◆ **Work request 1**
Select each line of the listing below that contains the word "handle".

═════ Provided passage ═════

My lack of time with Jesus was affecting His presence in my life.

I had become like Samson, taking for granted the power of God in my life. I failed to realize His strength leaving me as I gradually neglected my time with Him.

In Judges 16, we learn of Samson and his connection to the Lord. His immense strength came from his long hair, which had never been cut. Despite the Lord’s blessing on Samson’s life, he made choices contrary to the will of God. He began a relationship with a Philistine woman named Delilah. Samson was an Israelite and the two groups were frequently at war with each other. The Philistines knew of Samson’s great strength and recruited Delilah to inquire about it’s source. Her persistence paid off as she learned of his secret, helping the Philistines cut Samson’s hair while he was sleeping.

After putting him to sleep on her lap, she called for someone to shave off the seven braids of his hair, and so began to subdue him. And his strength left him. (Judges 16:19)

As Samson’s hair was removed, so was his strength. Yet he did not realize it at first.

Then Delilah called, “Samson, the Philistines are upon you!” He awoke from his sleep and thought, “I’ll go out as before and shake myself free.” But he did not know that the Lord had left him. (v. 20)

Samson’s choice to reveal the origin of his strength to Delilah proved to be reckless and costly. He allowed sin to creep in. He took for granted that he would always be strong, neglecting to honor the Lord with his gift of might.

═════

◆ **Work request 2**
Write what comes next in the reflection on Samson's lost strength above, picking up after its final sentence.

═════ Data under study ═════

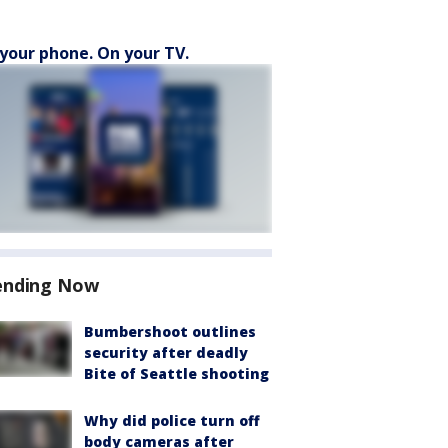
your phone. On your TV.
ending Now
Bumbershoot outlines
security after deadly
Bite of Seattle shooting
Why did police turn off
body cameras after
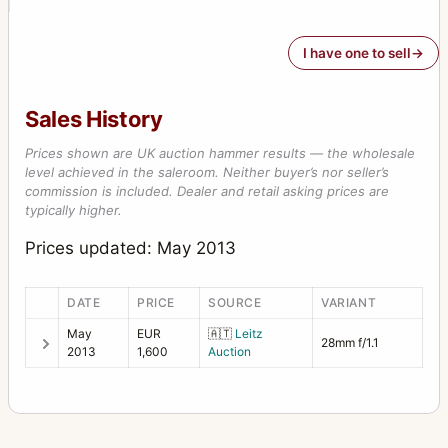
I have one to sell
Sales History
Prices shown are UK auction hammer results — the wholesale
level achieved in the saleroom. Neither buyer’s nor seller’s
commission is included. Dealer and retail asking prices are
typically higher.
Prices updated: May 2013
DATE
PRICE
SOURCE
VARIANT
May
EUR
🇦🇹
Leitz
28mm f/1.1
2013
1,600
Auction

═════
═════ Data under study ═════

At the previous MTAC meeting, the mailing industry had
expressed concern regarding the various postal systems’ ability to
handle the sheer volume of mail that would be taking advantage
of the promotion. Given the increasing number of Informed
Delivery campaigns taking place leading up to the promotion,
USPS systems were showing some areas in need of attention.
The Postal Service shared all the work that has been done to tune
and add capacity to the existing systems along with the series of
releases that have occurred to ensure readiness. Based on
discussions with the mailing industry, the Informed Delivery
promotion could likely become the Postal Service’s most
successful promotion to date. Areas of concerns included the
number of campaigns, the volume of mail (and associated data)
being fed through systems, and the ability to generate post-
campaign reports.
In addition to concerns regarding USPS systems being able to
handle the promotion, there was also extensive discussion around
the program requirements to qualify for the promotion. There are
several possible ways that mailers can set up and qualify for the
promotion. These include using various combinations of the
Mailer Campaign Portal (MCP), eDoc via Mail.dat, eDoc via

═════

◆ **Answer area 1**
handle the sheer volume of mail that would be taking advantage
handle the promotion, there was also extensive discussion around

◆ **Answer area 2**
We, too, are a risk of taking our relationship with God for granted. Complacency causes a gradual decline in our spiritual power. We begin depending on our own abilities, believing we are in control. We put false security into things of this world, such as sleep, and trust it is better than what God offers.

I was trying to remedy a spiritual need with an earthly treatment. My source of strength is not in the amount of sleep I get. It isn’t in the hour at which I awake. It is my time with Jesus. I’m reminded in Psalm 18:32, that it is God who arms me with strength and keeps my way secure. The more time I spend with Him, the stronger my faith becomes. And for me, making it a priority in the wee morning hours is what works. He nourishes my soul and provides all I need – patience, love, creativity, and confidence.

If you’re experiencing a spiritual decline, be encouraged today in the hope of Jesus’ promise to draw near to us when we draw near to Him. (James 4:8) Ask Him to show you where the decline began and how to remedy it.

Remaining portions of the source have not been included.